= Louis de Villars =

French prelate (1268-1308)

Arms of the de Villars family

Louis de Villars (1268 - 12 or 13 July 1308) was a French prelate of the early 14th century. He was Archbishop of Lyon and Primate of Gaul and was the son of Humbert IV, sire of Thoire and Villars, and an unknown mother, possibly Beatrice of Burgundy. He succeeded his great-uncle Henry I of Villars as Archbishop of Lyon in 1301, and was himself succeeded by his nephew Henri II de Villars.

==Early bishopric==
In 1303 he established the Carmelites in Lyon and in 1304 he authorized the founding of the Abbaye de la Déserte. He erected the church of Saint-Nizier in Lyon and obtained confirmation from Philip the Fair of the countship of Lyon to the archbishops and the cathedral chapter.

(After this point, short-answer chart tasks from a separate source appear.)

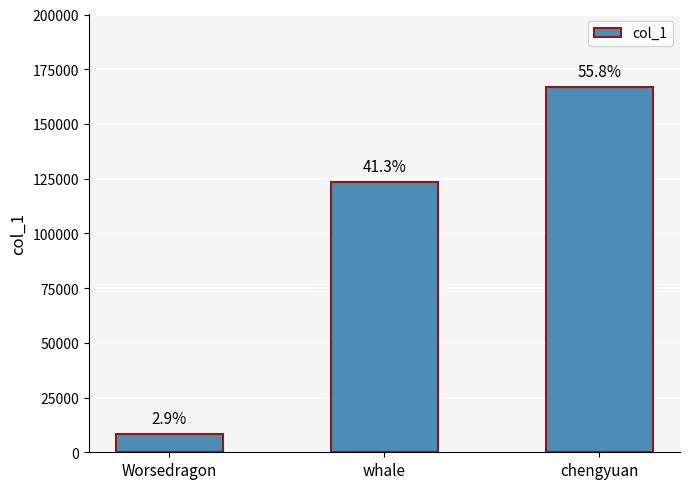

The value at whale is 52461. True or false?

False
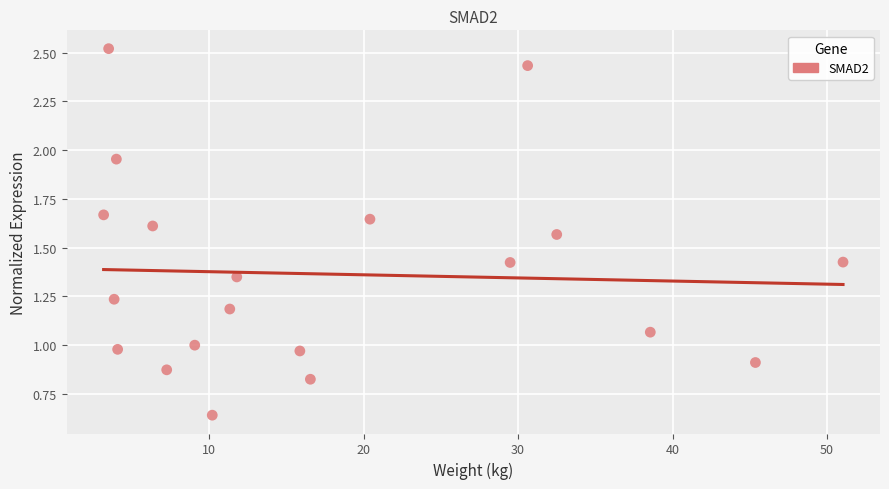

What is the range of X values (max minus min)?

47.9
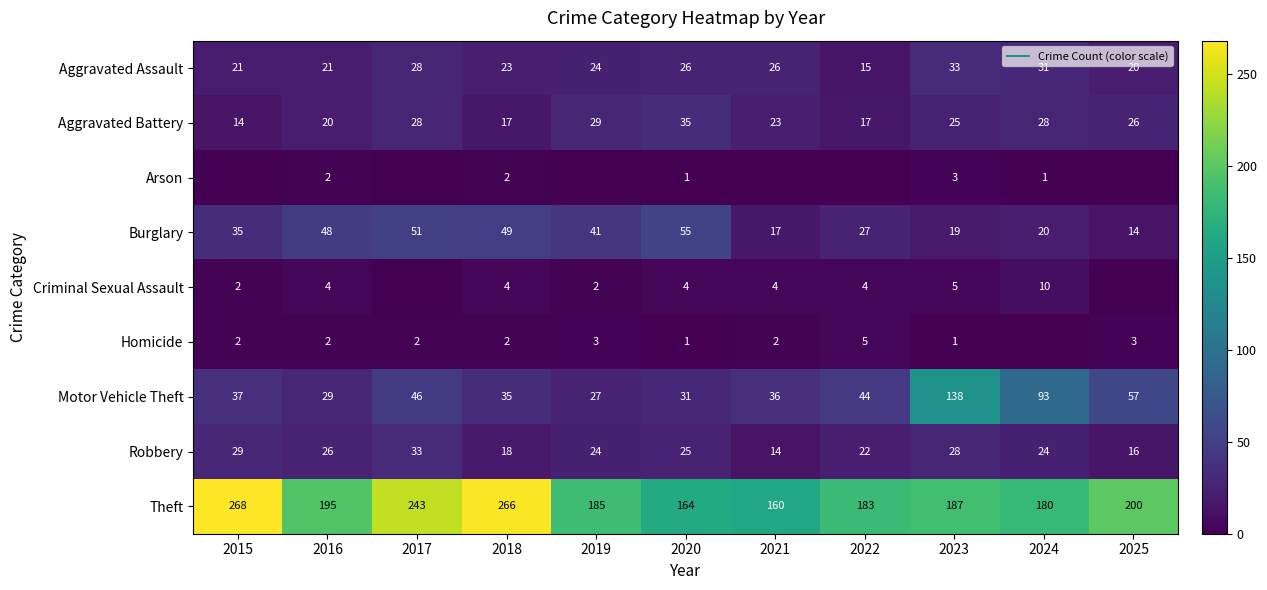

At 2021, list the series in order from smallest to largest.

Arson, Homicide, Criminal Sexual Assault, Robbery, Burglary, Aggravated Battery, Aggravated Assault, Motor Vehicle Theft, Theft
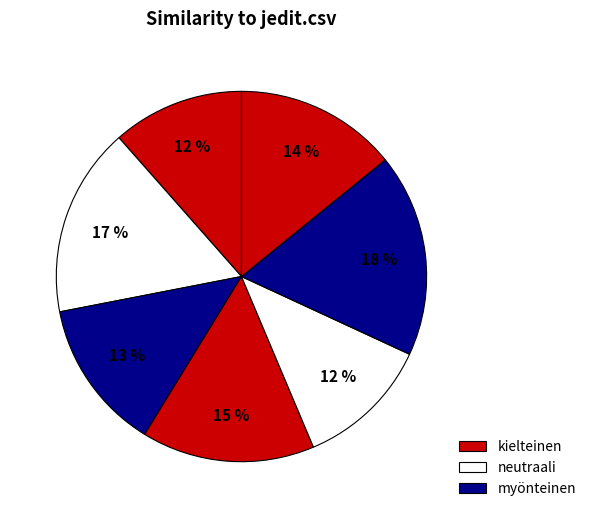

How many slices are in this pie chart?

7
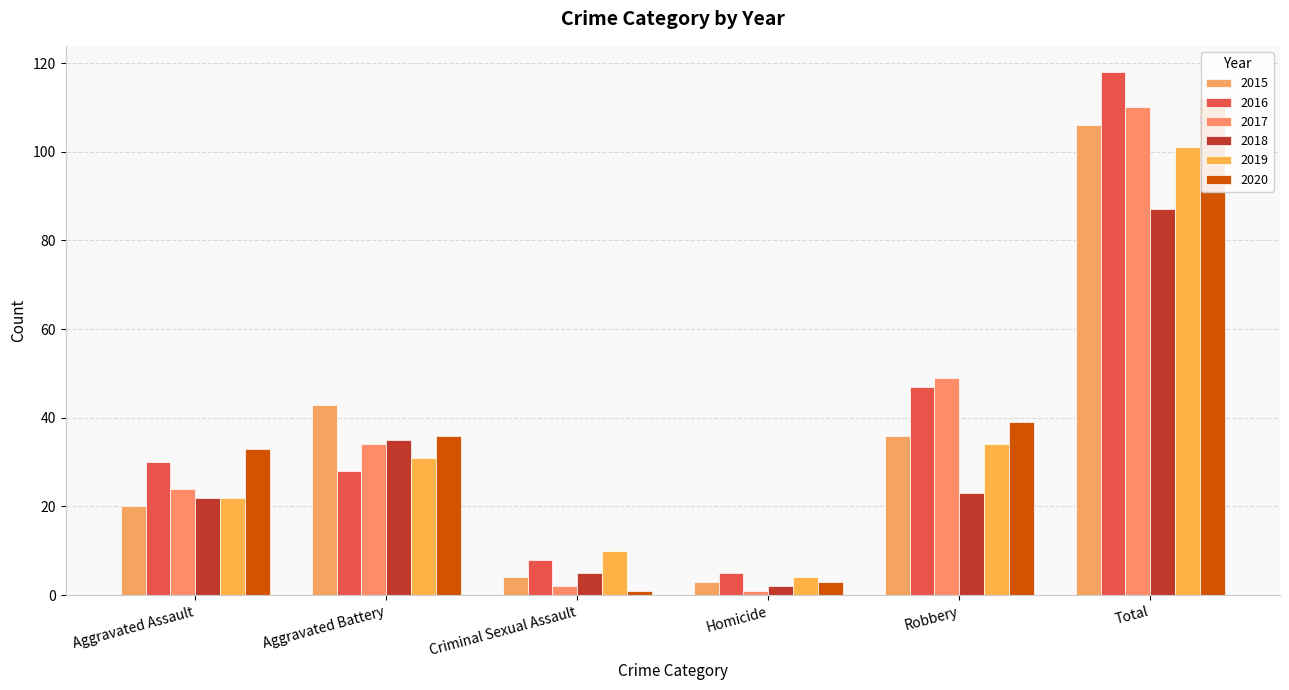

What is the value of the 2019 bar at the 6th from the left?

101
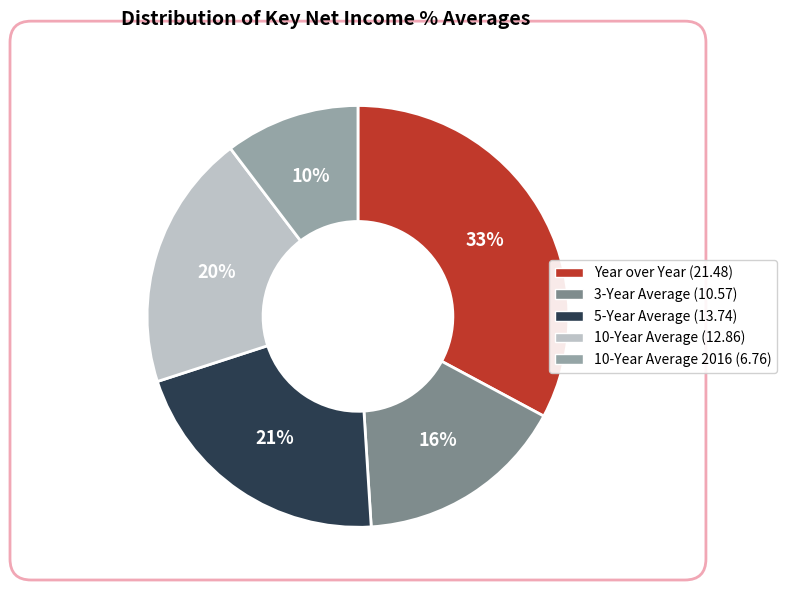

To the nearest percent, what percentage of the pie is 10-Year Average (12.86)?

20%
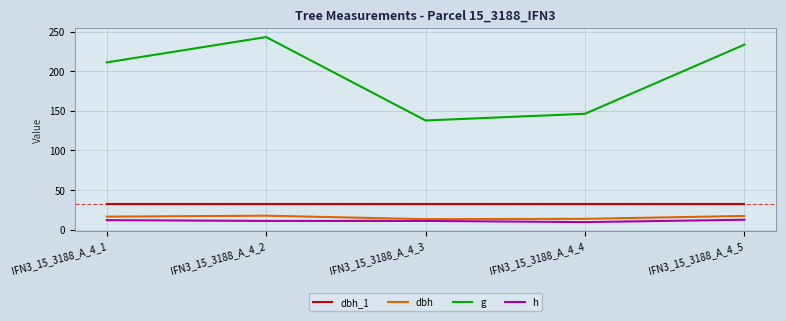

Rank the series by their maximum value, from lowest to highest.

h, dbh, dbh_1, g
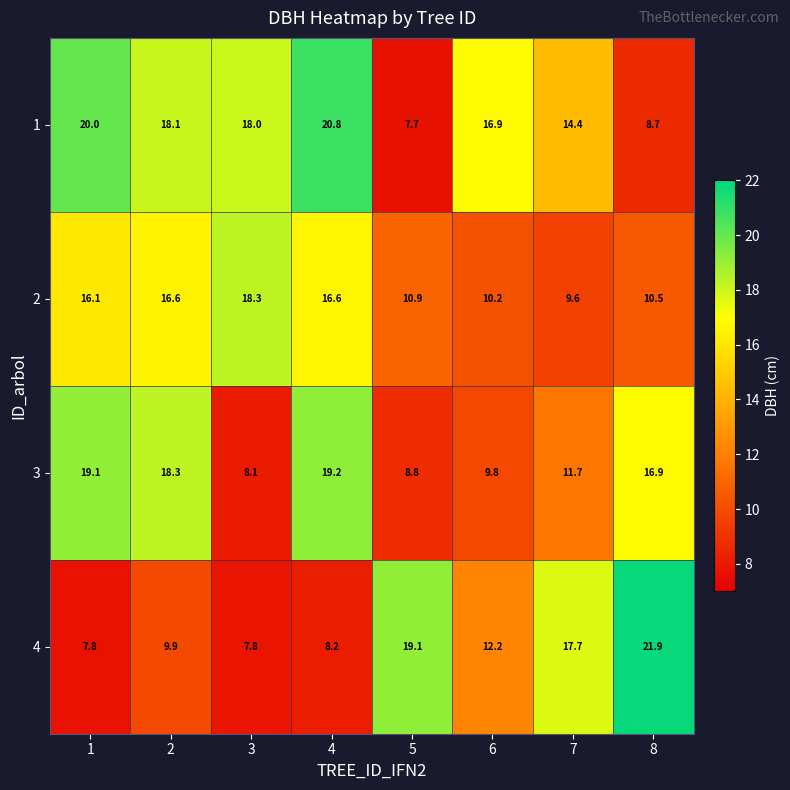

Count the number of data series in this chart.

4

He was the subject of the papal bull Ausculta Fili by Boniface VIII ( an ally), addressed to Philip the Fair.

==Later bishopric==

The church of Lyon had the right to recognize a vassal of the Emperor for the countship of Lyon. Pope Clement V intervened to bring the King of France and the archbishop of Lyon to a treaty, in 1307.

Philip the Fair issued two edicts known as the Philippines, the second of which left a grievance between the cathedral chapter and the archbishop. This hostility lasted until the time of Peter of Savoy.